## Passage
----
By RFE/RL March 27, 2022

Officials in Iran and the United States have issued differing assessments of progress on a new deal to exchange sanctions relief for curbs on Iran's nuclear program, with Tehran suggesting a nuclear deal is "imminent" but Washington expressly challenging that view.

The rival public statements on March 27 hinted at disputes in the ongoing negotiations over the U.S.'s blacklisting of Iran's Islamic Revolutionary Guards Corps (IRGC), separation of the nuclear issue from other disagreements, and guarantees that future administrations would respect any deal.

"Yes, it's imminent. It depends on the political view of the United States," Kamal Kharrazi, a senior adviser to Iranian Supreme Leader Ayatollah Ali Khamenei, said at the Doha Forum in Qatar.
----
## Records supplied
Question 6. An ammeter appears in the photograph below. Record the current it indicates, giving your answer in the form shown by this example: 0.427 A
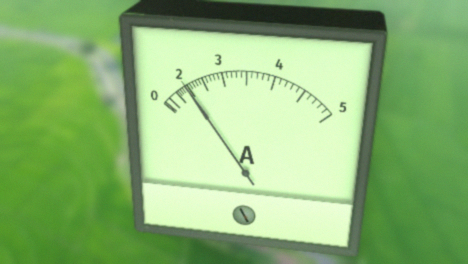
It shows 2 A
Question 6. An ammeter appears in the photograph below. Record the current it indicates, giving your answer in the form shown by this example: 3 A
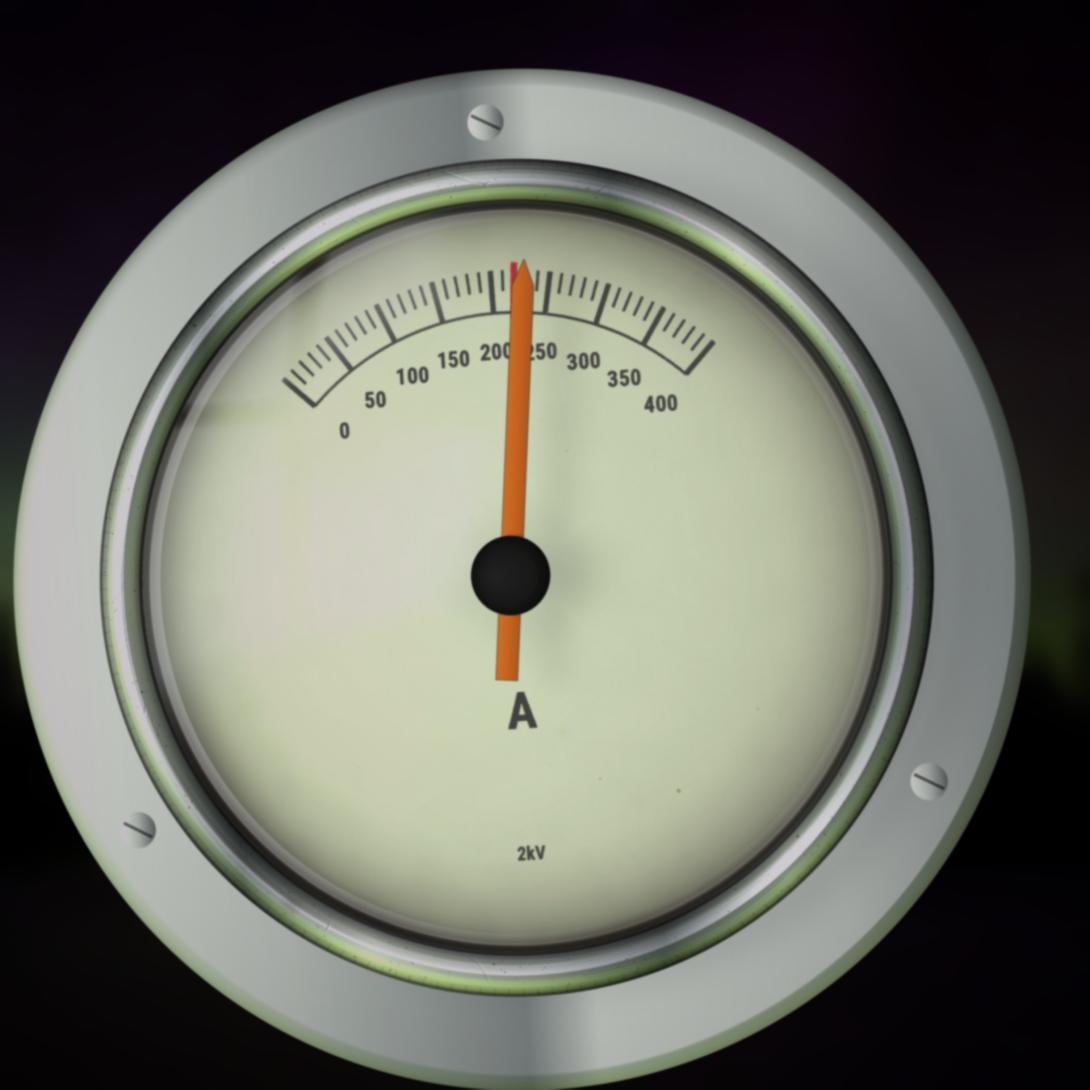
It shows 230 A
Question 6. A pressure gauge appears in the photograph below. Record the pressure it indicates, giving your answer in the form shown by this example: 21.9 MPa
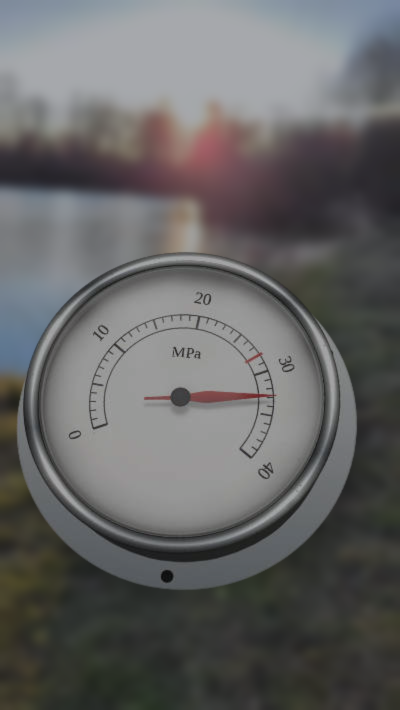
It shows 33 MPa
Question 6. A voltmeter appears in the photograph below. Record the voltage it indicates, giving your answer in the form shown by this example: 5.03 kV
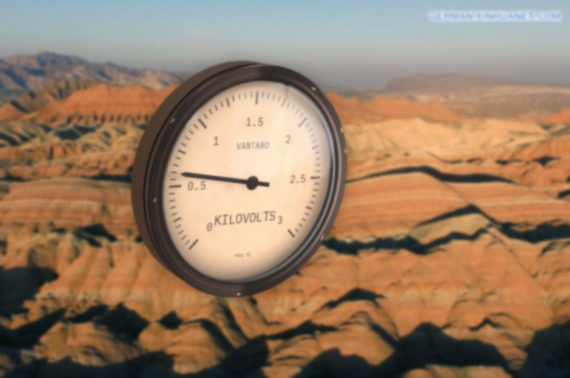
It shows 0.6 kV
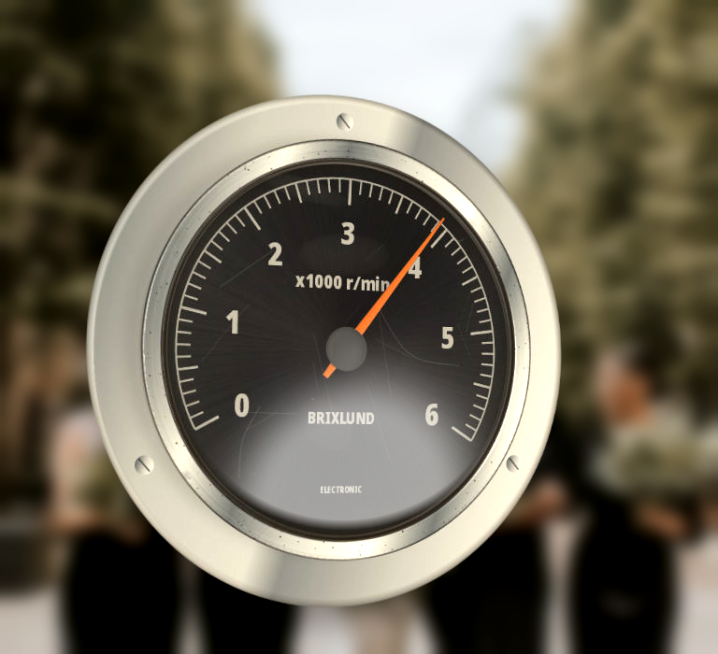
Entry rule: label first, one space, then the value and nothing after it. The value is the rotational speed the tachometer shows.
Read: 3900 rpm
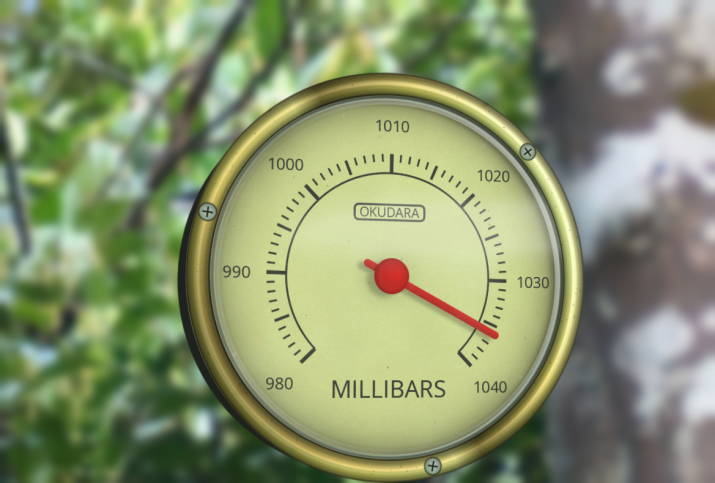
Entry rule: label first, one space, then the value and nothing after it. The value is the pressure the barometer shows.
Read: 1036 mbar
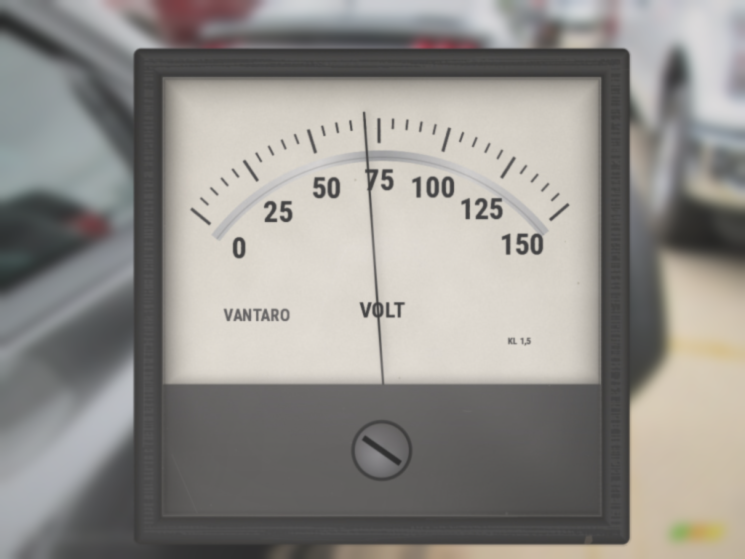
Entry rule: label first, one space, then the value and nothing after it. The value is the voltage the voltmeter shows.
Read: 70 V
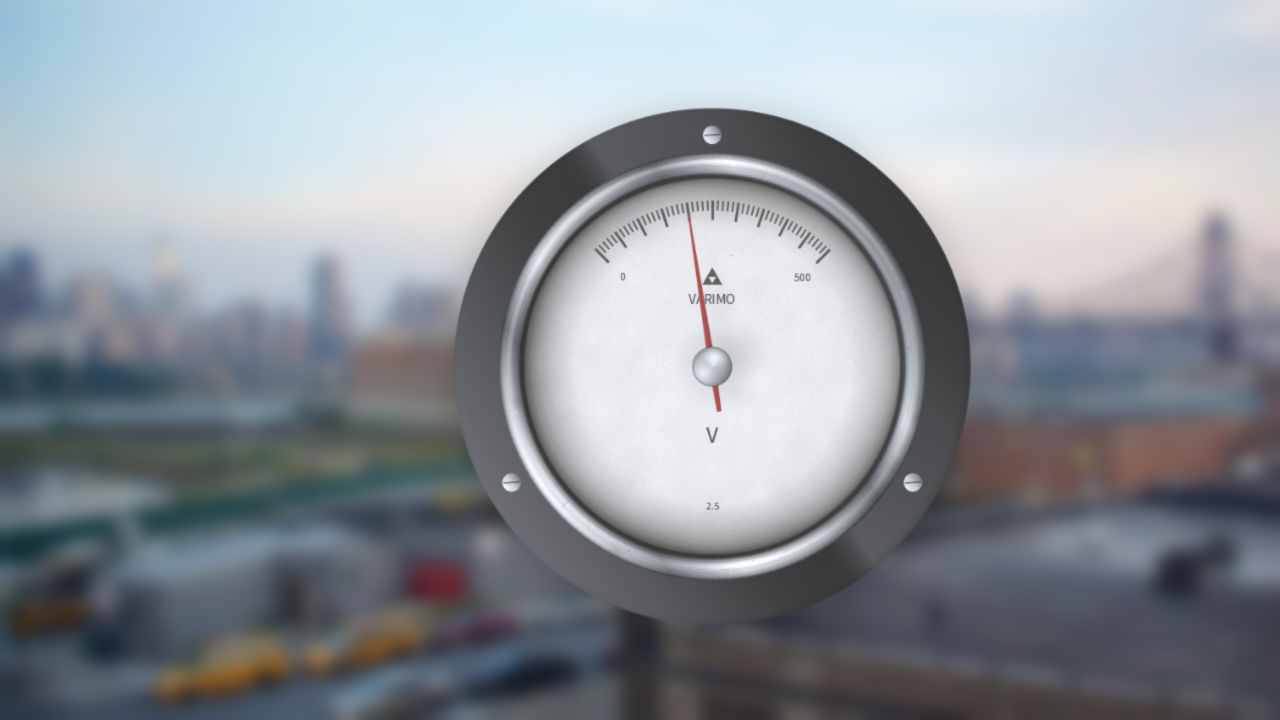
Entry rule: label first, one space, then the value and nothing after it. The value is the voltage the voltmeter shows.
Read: 200 V
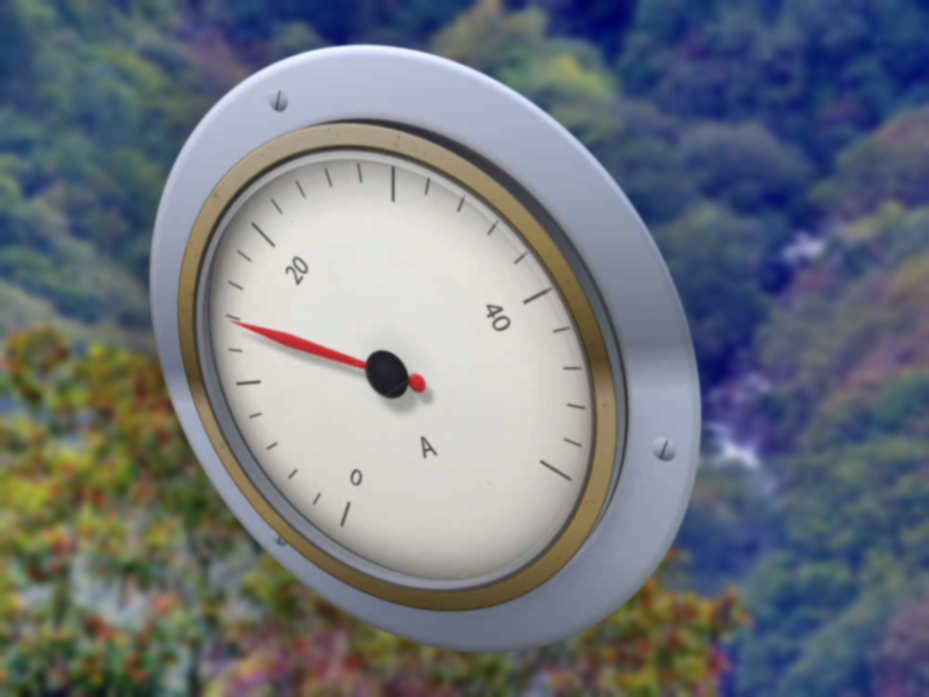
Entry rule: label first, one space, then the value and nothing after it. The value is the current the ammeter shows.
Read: 14 A
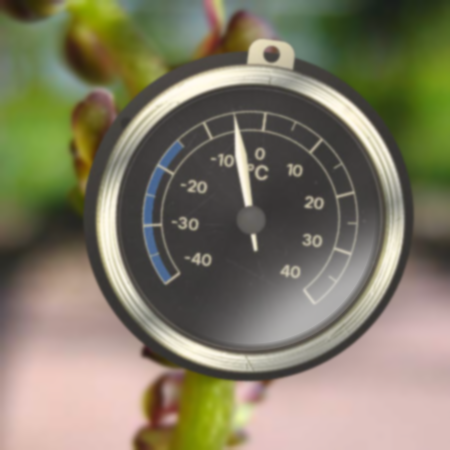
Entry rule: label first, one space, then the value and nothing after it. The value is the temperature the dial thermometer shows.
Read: -5 °C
----
## Required actions
(1) Please revise the passage about Iran's nuclear talks between "The rival public" and "respect any deal.", inclusive, changing "negotiations" to "talks".
(2) In the passage about Iran's nuclear talks, where did Kamal Kharrazi say a deal was imminent?
The rows come from a different source than the passage.

## Answers for each item
(1)
The rival public statements on March 27 hinted at disputes in the ongoing talks over the U.S.'s blacklisting of Iran's Islamic Revolutionary Guards Corps (IRGC), separation of the nuclear issue from other disagreements, and guarantees that future administrations would respect any deal.

(2) At the Doha Forum in Qatar.